What is behind the gender disparity in aviation?
With aviation struggling to attract young talent to the industry and simultaneously suffering from both a brain drain and crippling staff shortages, now is a good time to take a critical look at what must change to secure the future of the industry.
One of the most visible problems is the gender imbalance. This is especially apparent at the highest levels of leadership where women currently hold only 14 per cent of C-suite roles and account for just three per cent of CEOs across the top 100 aviation organizations worldwide. There are initiatives like IATA’s 25by2025 which seek to increase the number of women in senior positions, but systemic issues hindering women’s development must be rectified before representation can flourish.
Oliver Wyman and the International Aviation Womens Association (IAWA) produced a report on the leadership experience of women in aviation titled “Lift Off To Leadership. Advancing Women in Aviation.” The study highlighted the differences between women and men’s experience in their careers and identifies obstacles holding women back from progressing in the industry.
Representation at every stage, but particularly at the highest levels of leadership, is imperative. Within the report, an anonymous Vice President of a US-based airline is quoted as saying:
“Younger women don’t think they have a place in aviation until they see it.”
To accelerate culture change in the industry the report finds:
“An intentional push is needed to make women abundantly visible in the industry and their voices in leadership discussions the norm — not the exception. This can be accomplished by purposefully making women more publicly present, such as on interview panels, delivering keynote presentations, being profiled in company communications, presenting to the Board and C-suite, and leading challenging projects.”
World Aviation Festival are working in partnership with Women in Aviation & Aerospace Charter who will be hosting a keynote panel on diversity, equity and inclusivity at World Aviation Festival on the 27th September.
The study, “Lift Off To Leadership. Advancing Women in Aviation,” surveyed 450 aviation leaders, of which 75 per cent were women, at all levels — front line, mid-level, senior, and C-suite. It also conducted follow-up interviews with female leaders to gain more insight into the experiences of women as they progress through their careers.

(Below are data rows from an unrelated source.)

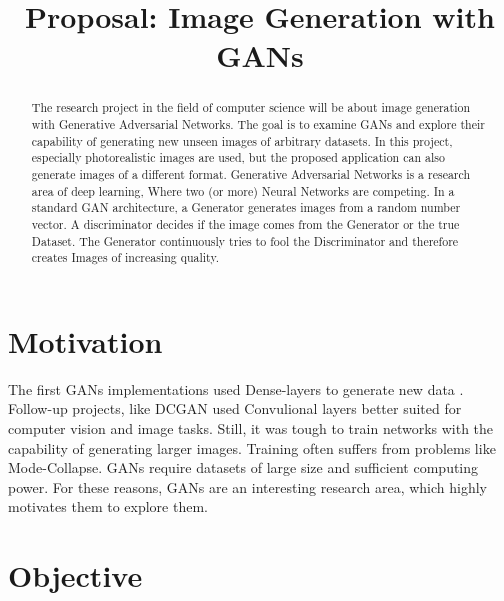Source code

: \documentclass[conference,onecolumn,compsoc]{IEEEtran}
\begin{document}
\title{Proposal: Image Generation with GANs}

\author{
}
\maketitle

\begin{abstract}

\noindent
The research project in the field of computer science will be about image generation with Generative Adversarial
Networks. The goal is to examine GANs and explore their capability of generating new unseen images of arbitrary
datasets. In this project, especially photorealistic images are used, but the proposed application can also generate
images of a different format. Generative Adversarial Networks is a research area of deep learning, Where two (or more)
Neural Networks are competing. In a standard GAN architecture, a Generator generates images from a random number
vector. A discriminator decides if the image comes from the Generator or the true Dataset. The Generator continuously
tries to fool the Discriminator and therefore creates Images of increasing quality.

\end{abstract}


\section{Motivation}

\noindent
The first GANs implementations used Dense-layers to generate new data \cite{goodfellow2014generative}. Follow-up
projects, like DCGAN \cite{radford2016unsupervised} used Convulional layers better suited for computer vision and
image tasks. Still, it was tough to train networks with the capability of generating larger images. Training often
suffers from problems like Mode-Collapse. GANs require datasets of large size and sufficient computing power. For
these reasons, GANs are an interesting research area, which highly motivates them to explore them.


\section{Objective}
\end{document}

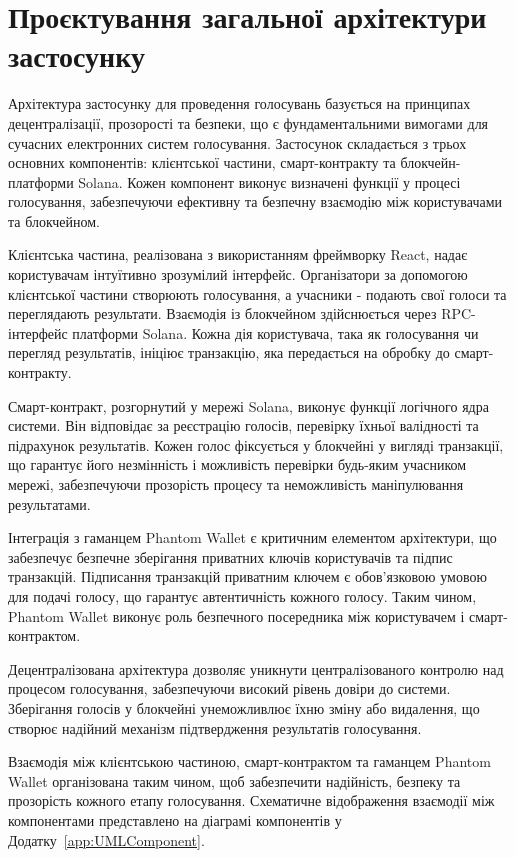 \documentclass[14pt]{extreport}
\begin{document}
  \section{Проєктування загальної архітектури застосунку}
  
  Архітектура застосунку для проведення голосувань базується на принципах децентралізації, прозорості та безпеки, що є фундаментальними вимогами для сучасних електронних систем голосування. Застосунок складається з трьох основних компонентів: клієнтської частини, смарт-контракту та блокчейн-платформи Solana. Кожен компонент виконує визначені функції у процесі голосування, забезпечуючи ефективну та безпечну взаємодію між користувачами та блокчейном.

  Клієнтська частина, реалізована з використанням фреймворку React, надає користувачам інтуїтивно зрозумілий інтерфейс. Організатори за допомогою клієнтської частини створюють голосування, а учасники - подають свої голоси та переглядають результати. Взаємодія із блокчейном здійснюється через RPC-інтерфейс платформи Solana. Кожна дія користувача, така як голосування чи перегляд результатів, ініціює транзакцію, яка передається на обробку до смарт-контракту.

  Смарт-контракт, розгорнутий у мережі Solana, виконує функції логічного ядра системи. Він відповідає за реєстрацію голосів, перевірку їхньої валідності та підрахунок результатів. Кожен голос фіксується у блокчейні у вигляді транзакції, що гарантує його незмінність і можливість перевірки будь-яким учасником мережі, забезпечуючи прозорість процесу та неможливість маніпулювання результатами.

  Інтеграція з гаманцем Phantom Wallet є критичним елементом архітектури, що забезпечує безпечне зберігання приватних ключів користувачів та підпис транзакцій. Підписання транзакцій приватним ключем є обов'язковою умовою для подачі голосу, що гарантує автентичність кожного голосу. Таким чином, Phantom Wallet виконує роль безпечного посередника між користувачем і смарт-контрактом.

  Децентралізована архітектура дозволяє уникнути централізованого контролю над процесом голосування, забезпечуючи високий рівень довіри до системи. Зберігання голосів у блокчейні унеможливлює їхню зміну або видалення, що створює надійний механізм підтвердження результатів голосування.

  Взаємодія між клієнтською частиною, смарт-контрактом та гаманцем Phantom Wallet організована таким чином, щоб забезпечити надійність, безпеку та прозорість кожного етапу голосування. Схематичне відображення взаємодії між компонентами представлено на діаграмі компонентів у Додатку~\ref{app:UMLComponent}.
  
\end{document}
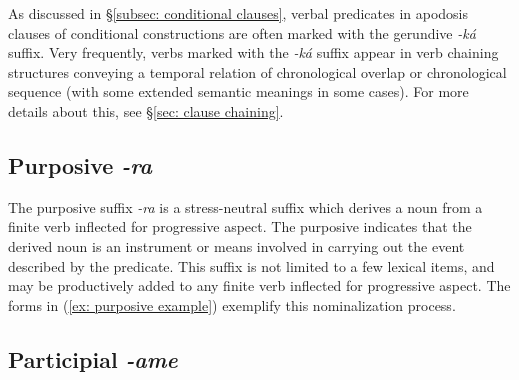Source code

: As discussed in §\ref{subsec: conditional clauses}, verbal predicates in apodosis clauses of conditional constructions are often marked with the gerundive \textit{-ká} suffix. Very frequently, verbs marked with the \textit{-ká} suffix appear in verb chaining structures conveying a temporal relation of chronological overlap or chronological sequence (with some extended semantic meanings in some cases). For more details about this, see §\ref{sec: clause chaining}.

\subsection{Purposive \textit{-ra}}
\label{subsec: purposive}

The purposive suffix \textit{-ra} is a stress-neutral suffix which derives a noun from a finite verb inflected for progressive aspect. The purposive indicates that the derived noun is an instrument or means involved in carrying out the event described by the predicate. This suffix is not limited to a few lexical items, and may be productively added to any finite verb inflected for progressive aspect. The forms in (\ref{ex: purposive example}) exemplify this nominalization process.

\ea\label{ex: purposive example}

    \z
\z

\subsection{Participial \textit{-ame}}
\label{subsec: participial}

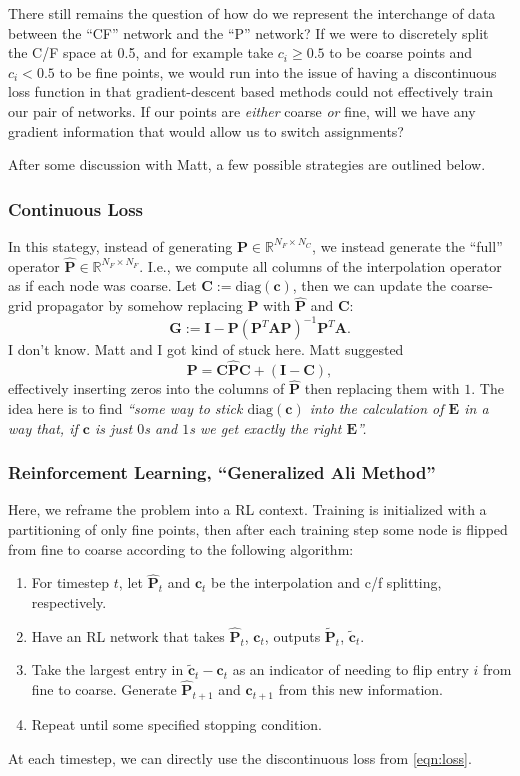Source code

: \documentclass{article}
\newcommand{\mat}[1]{\bm{{#1}}}
\renewcommand{\vec}[1]{\bm{{#1}}}
\begin{document}
There still remains the question of how do we represent the interchange of data between the ``CF'' network and the ``P'' network?  If we were to discretely split the C/F space at 0.5, and for example take $c_i\geq 0.5$ to be coarse points and $c_i<0.5$ to be fine points, we would run into the issue of having a discontinuous loss function in that gradient-descent based methods could not effectively train our pair of networks.   If our points are \textit{either} coarse \textit{or} fine, will we have any gradient information that would allow us to switch assignments?

After some discussion with Matt, a few possible strategies are outlined below.
\subsubsection{Continuous Loss}
In this stategy, instead of generating $\mat{P} \in \mathbb{R}^{N_F\times N_C}$, we instead generate the ``full'' operator $\hat{\mat{P}} \in \mathbb{R}^{N_F \times N_F}$.  I.e., we compute all columns of the interpolation operator as if each node was coarse.  Let $\mat{C} := \text{diag}\left(\vec{c}\right)$, then we can update the coarse-grid propagator by somehow replacing $\mat{P}$ with $\hat{\mat{P}}$ and $\mat{C}$:
\begin{equation}
  \mat{G} := \mat{I} - \mat{P} \left( \mat{P}^T \mat{A} \mat{P} \right)^{-1} \mat{P}^T \mat{A}.
\end{equation}
I don't know.  Matt and I got kind of stuck here.  Matt suggested
\begin{equation}
  \mat{P} = \mat{C} \hat{\mat{P}} \mat{C} + \left(\mat{I} - \mat{C}\right),
\end{equation}
effectively inserting zeros into the columns of $\hat{\mat{P}}$ then replacing them with $1$.  The idea here is to find \textit{``some way to stick $\text{diag}\left(\vec{c}\right)$ into the calculation of $\mat{E}$ in a way that, if $\vec{c}$ is just $0$s and $1$s we get exactly the right $\mat{E}$''.}
\subsubsection{Reinforcement Learning, ``Generalized Ali Method''}
Here, we reframe the problem into a RL context.  Training is initialized with a partitioning of only fine points, then after each training step some node is flipped from fine to coarse according to the following algorithm:
\begin{enumerate}
\item For timestep $t$, let $\hat{\mat{P}}_t$ and $\mat{c}_t$ be the interpolation and c/f splitting, respectively.
\item Have an RL network that takes $\hat{\mat{P}}_t$, $\mat{c}_t$, outputs $\widetilde{\mat{P}}_t$, $\widetilde{\mat{c}}_t$.
\item Take the largest entry in $\widetilde{\vec{c}}_t - \vec{c}_t$ as an indicator of needing to flip entry $i$ from fine to coarse.  Generate $\hat{\mat{P}}_{t+1}$ and $\mat{c}_{t+1}$ from this new information.
\item Repeat until some specified stopping condition.
\end{enumerate}
At each timestep, we can directly use the discontinuous loss from \eqref{eqn:loss}.
\end{document}
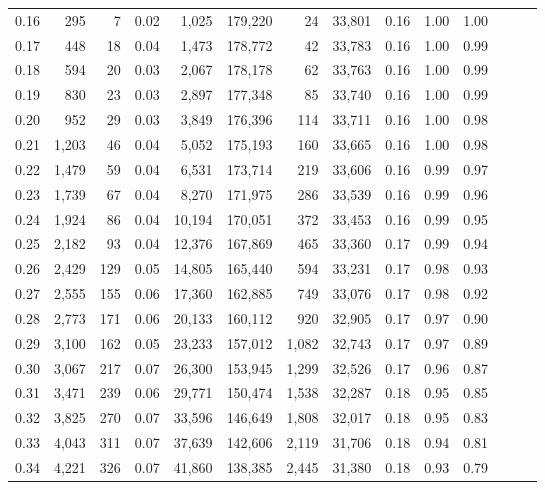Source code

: \begin{tabular}{rrrrrrrrrrrrrr}
0.16 &    295 &      7 &  0.02 &    1,025 &  179,220 &      24 &  33,801 &  0.16 &  1.00 &      1.00 \\
0.17 &    448 &     18 &  0.04 &    1,473 &  178,772 &      42 &  33,783 &  0.16 &  1.00 &      0.99 \\
0.18 &    594 &     20 &  0.03 &    2,067 &  178,178 &      62 &  33,763 &  0.16 &  1.00 &      0.99 \\
0.19 &    830 &     23 &  0.03 &    2,897 &  177,348 &      85 &  33,740 &  0.16 &  1.00 &      0.99 \\
0.20 &    952 &     29 &  0.03 &    3,849 &  176,396 &     114 &  33,711 &  0.16 &  1.00 &      0.98 \\
0.21 &  1,203 &     46 &  0.04 &    5,052 &  175,193 &     160 &  33,665 &  0.16 &  1.00 &      0.98 \\
0.22 &  1,479 &     59 &  0.04 &    6,531 &  173,714 &     219 &  33,606 &  0.16 &  0.99 &      0.97 \\
0.23 &  1,739 &     67 &  0.04 &    8,270 &  171,975 &     286 &  33,539 &  0.16 &  0.99 &      0.96 \\
0.24 &  1,924 &     86 &  0.04 &   10,194 &  170,051 &     372 &  33,453 &  0.16 &  0.99 &      0.95 \\
0.25 &  2,182 &     93 &  0.04 &   12,376 &  167,869 &     465 &  33,360 &  0.17 &  0.99 &      0.94 \\
0.26 &  2,429 &    129 &  0.05 &   14,805 &  165,440 &     594 &  33,231 &  0.17 &  0.98 &      0.93 \\
0.27 &  2,555 &    155 &  0.06 &   17,360 &  162,885 &     749 &  33,076 &  0.17 &  0.98 &      0.92 \\
0.28 &  2,773 &    171 &  0.06 &   20,133 &  160,112 &     920 &  32,905 &  0.17 &  0.97 &      0.90 \\
0.29 &  3,100 &    162 &  0.05 &   23,233 &  157,012 &   1,082 &  32,743 &  0.17 &  0.97 &      0.89 \\
0.30 &  3,067 &    217 &  0.07 &   26,300 &  153,945 &   1,299 &  32,526 &  0.17 &  0.96 &      0.87 \\
0.31 &  3,471 &    239 &  0.06 &   29,771 &  150,474 &   1,538 &  32,287 &  0.18 &  0.95 &      0.85 \\
0.32 &  3,825 &    270 &  0.07 &   33,596 &  146,649 &   1,808 &  32,017 &  0.18 &  0.95 &      0.83 \\
0.33 &  4,043 &    311 &  0.07 &   37,639 &  142,606 &   2,119 &  31,706 &  0.18 &  0.94 &      0.81 \\
0.34 &  4,221 &    326 &  0.07 &   41,860 &  138,385 &   2,445 &  31,380 &  0.18 &  0.93 &      0.79 \\

\end{tabular}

Reminding readers that the industry was not build with women in mind, the report highlights key themes negatively impacting women’s careers. A short summary of the findings include:
- Women are more likely to consider leaving the industry than men and to be pushed out by negative experiences, rather than pulled away by new opportunities. These experiences come in a variety of forms including but not limited to, slower career advancement relative to their peers, fewer opportunities to take on senior or challenging roles, and motherhood bringing about negative experiences in the workplace.
- Aviation’s existing inclusion and diversity programming is ineffective and it is frequently men deciding what initiatives will enhance gender balance, leaving women out of the conversation.
- Broadly speaking, women lack access to the relationship that are vital to career advancement including coaching, mentorship, and sponsorship. Women are often not part of informal networks and groups dominated by men and so have greater difficulty developing the trust and relationships that would otherwise arise naturally from these networks.
With the aviation industry progressing slower than others in terms of gender equality and inclusivity, it is vital that the various challenges impeding women from advancing in their careers at the same rate as men are addressed. Within “Lift Off To Leadership. Advancing Women in Aviation,” recommended solutions to these challenges are put forward. Read the report to learn more. Better representation of women, particularly in leadership roles, is a crucial development the industry must make. It is also a critical step toward establishing a diverse workforce which is essential to the industry’s future growth and performance.